Being a graduate student includes having to conduct work that is more or less traditionally academic. As I complete these requirements, I keep in mind the white cis male-dominated history of inaccessibility, violence and genocide that western academia is founded upon. As a student, I will say or do things that take away power and elitism from the academy. For example, I operate on the belief that publicly engaged scholars such as myself must follow a set of principles that acknowledge community participants as equal collaborators and co-creators of knowledge. I write about this commitment in my Publicly Engaged Graduate Education (PAGE) blog post, Academics Against the Privilege of Academia. When I have submitted and presented at conferences, I am explicit about the value of the contributions of everyone else in the room, especially if they are not in academia (Performing White Scholarship, Allied Media Conference: Data and Power, Radical Networks: “Critical Design, Black Geographies, and Critical Packet Sniffing”). I designed a hoodie for the UWB graduate student organization G-LEAD (Graduate Leaders for Equity & Difference) that pokes fun at academia’s affinity for big words in its nearly unintelligible slogan: ALTERITY + FUTURITY. For my elective course Performance & Belonging: Citizenship, Culture & Identity, I created the “Woker Than Thou” syllabus to challenge and inspire students who identify as activists to think beyond identity and self-righteousness.

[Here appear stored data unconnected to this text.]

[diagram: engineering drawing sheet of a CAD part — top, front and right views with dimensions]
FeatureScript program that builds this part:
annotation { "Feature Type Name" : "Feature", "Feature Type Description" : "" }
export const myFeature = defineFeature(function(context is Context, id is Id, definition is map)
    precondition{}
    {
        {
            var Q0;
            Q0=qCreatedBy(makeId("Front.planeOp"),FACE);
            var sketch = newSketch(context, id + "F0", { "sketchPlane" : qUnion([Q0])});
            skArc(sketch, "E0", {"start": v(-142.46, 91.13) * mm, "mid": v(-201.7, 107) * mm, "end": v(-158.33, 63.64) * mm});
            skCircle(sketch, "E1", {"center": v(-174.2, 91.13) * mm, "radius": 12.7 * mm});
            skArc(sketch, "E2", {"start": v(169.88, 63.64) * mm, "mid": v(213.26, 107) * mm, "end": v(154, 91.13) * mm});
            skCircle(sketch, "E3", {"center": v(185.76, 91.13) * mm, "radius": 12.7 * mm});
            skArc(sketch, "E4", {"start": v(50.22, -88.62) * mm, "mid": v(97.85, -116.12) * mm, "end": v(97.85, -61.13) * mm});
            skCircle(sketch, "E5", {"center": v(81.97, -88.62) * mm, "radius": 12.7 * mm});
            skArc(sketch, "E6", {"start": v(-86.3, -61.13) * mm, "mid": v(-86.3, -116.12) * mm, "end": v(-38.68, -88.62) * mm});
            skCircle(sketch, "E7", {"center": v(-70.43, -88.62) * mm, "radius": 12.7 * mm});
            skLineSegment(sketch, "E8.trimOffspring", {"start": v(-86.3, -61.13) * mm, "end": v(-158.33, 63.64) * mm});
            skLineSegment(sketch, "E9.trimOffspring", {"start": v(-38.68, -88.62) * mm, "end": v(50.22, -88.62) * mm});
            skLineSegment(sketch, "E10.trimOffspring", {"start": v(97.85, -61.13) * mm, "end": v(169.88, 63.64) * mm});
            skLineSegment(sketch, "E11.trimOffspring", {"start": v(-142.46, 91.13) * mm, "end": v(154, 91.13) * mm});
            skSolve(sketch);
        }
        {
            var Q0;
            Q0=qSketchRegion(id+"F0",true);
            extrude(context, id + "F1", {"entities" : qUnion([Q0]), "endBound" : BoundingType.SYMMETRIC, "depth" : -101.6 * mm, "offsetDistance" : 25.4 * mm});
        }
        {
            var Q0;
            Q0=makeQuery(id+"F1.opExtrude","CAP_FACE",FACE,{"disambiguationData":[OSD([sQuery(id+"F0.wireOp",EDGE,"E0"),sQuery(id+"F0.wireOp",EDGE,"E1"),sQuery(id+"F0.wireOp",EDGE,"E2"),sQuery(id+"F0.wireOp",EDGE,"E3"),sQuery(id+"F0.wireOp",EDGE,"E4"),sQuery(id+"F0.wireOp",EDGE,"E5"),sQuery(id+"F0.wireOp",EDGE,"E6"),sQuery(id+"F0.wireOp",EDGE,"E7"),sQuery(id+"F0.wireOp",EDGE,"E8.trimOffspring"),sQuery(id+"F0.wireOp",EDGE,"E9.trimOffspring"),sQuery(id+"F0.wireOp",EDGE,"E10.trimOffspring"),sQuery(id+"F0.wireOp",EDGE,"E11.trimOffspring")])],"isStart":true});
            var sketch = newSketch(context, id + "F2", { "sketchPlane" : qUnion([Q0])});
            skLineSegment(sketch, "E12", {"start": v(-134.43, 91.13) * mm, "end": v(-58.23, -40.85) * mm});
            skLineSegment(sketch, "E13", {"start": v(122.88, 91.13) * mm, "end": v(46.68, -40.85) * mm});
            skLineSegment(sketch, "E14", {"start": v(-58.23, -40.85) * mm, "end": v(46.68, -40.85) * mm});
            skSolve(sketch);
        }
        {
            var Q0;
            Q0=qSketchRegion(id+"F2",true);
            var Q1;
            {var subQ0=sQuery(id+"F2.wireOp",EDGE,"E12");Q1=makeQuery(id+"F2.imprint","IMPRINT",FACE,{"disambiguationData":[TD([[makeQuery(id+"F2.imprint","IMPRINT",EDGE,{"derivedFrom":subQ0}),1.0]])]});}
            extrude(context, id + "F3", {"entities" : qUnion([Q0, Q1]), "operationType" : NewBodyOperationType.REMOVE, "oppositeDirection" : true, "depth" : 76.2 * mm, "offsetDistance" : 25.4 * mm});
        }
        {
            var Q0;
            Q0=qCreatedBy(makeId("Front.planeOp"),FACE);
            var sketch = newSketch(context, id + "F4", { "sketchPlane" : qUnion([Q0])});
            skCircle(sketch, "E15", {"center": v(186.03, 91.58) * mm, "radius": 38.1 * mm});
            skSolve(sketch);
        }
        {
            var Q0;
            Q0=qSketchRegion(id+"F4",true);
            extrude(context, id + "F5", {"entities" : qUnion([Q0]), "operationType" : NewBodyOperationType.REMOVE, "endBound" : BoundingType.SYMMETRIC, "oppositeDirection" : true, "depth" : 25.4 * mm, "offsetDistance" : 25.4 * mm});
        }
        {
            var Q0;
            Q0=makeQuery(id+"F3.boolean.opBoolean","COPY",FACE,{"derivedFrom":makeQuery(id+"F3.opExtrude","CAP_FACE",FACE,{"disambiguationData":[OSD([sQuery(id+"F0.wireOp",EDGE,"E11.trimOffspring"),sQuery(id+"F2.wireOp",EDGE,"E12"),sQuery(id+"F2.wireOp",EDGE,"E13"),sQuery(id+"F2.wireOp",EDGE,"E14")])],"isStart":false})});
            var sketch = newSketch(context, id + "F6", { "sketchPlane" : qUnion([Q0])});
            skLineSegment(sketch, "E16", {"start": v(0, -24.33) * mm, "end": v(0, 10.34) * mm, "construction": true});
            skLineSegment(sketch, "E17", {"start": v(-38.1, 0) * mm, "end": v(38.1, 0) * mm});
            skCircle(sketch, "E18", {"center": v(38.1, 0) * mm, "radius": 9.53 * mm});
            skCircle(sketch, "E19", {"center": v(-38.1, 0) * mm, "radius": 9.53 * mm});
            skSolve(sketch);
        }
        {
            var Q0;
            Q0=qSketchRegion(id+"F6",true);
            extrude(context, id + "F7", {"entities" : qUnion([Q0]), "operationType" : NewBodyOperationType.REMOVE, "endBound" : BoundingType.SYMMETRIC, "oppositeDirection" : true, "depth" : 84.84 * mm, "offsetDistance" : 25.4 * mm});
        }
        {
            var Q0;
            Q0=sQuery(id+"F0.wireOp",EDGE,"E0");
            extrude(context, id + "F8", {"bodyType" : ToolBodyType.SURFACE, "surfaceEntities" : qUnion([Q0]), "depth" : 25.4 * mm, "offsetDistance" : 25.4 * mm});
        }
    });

The academy severely disciplines its subjects into professionalism and creates the fantasy that the scholar stands alone in their brilliance by obscuring the other people and outside knowledges from which the scholar is always drawing. In my scholarly work, I call attention to these processes without worrying, because I hold a deep ambivalence at being associated with the university and having to operate under its regulations. Freed from the tenure track dream, I have been able to pursue interdisciplinary, multi-modal creative projects that further the political responsibilities of Cultural Studies and lead me further into a network of community collaborations. In all of these projects, I have tried to make them as accessible as possible to non-academics while maintaining a base level of legibility in the academy through strategic partnership and language. I’ve chosen to frame and showcase my work in this way to model an alternative mode of being in the academy that doesn’t rely on expertise, credentials, or permission. I hope that my portfolio expresses these sentiments and values, and I am so grateful to my professors, mentors, co-thinkers, and cohort in the MACS program for activating me and building a foundation for future change work.
Grossberg, Lawrence. “On the political responsibilities of cultural studies.” Inter-Asia Cultural Studies, www.academia.edu/2407235/On_the_political_responsibilities_of_cultural_studies.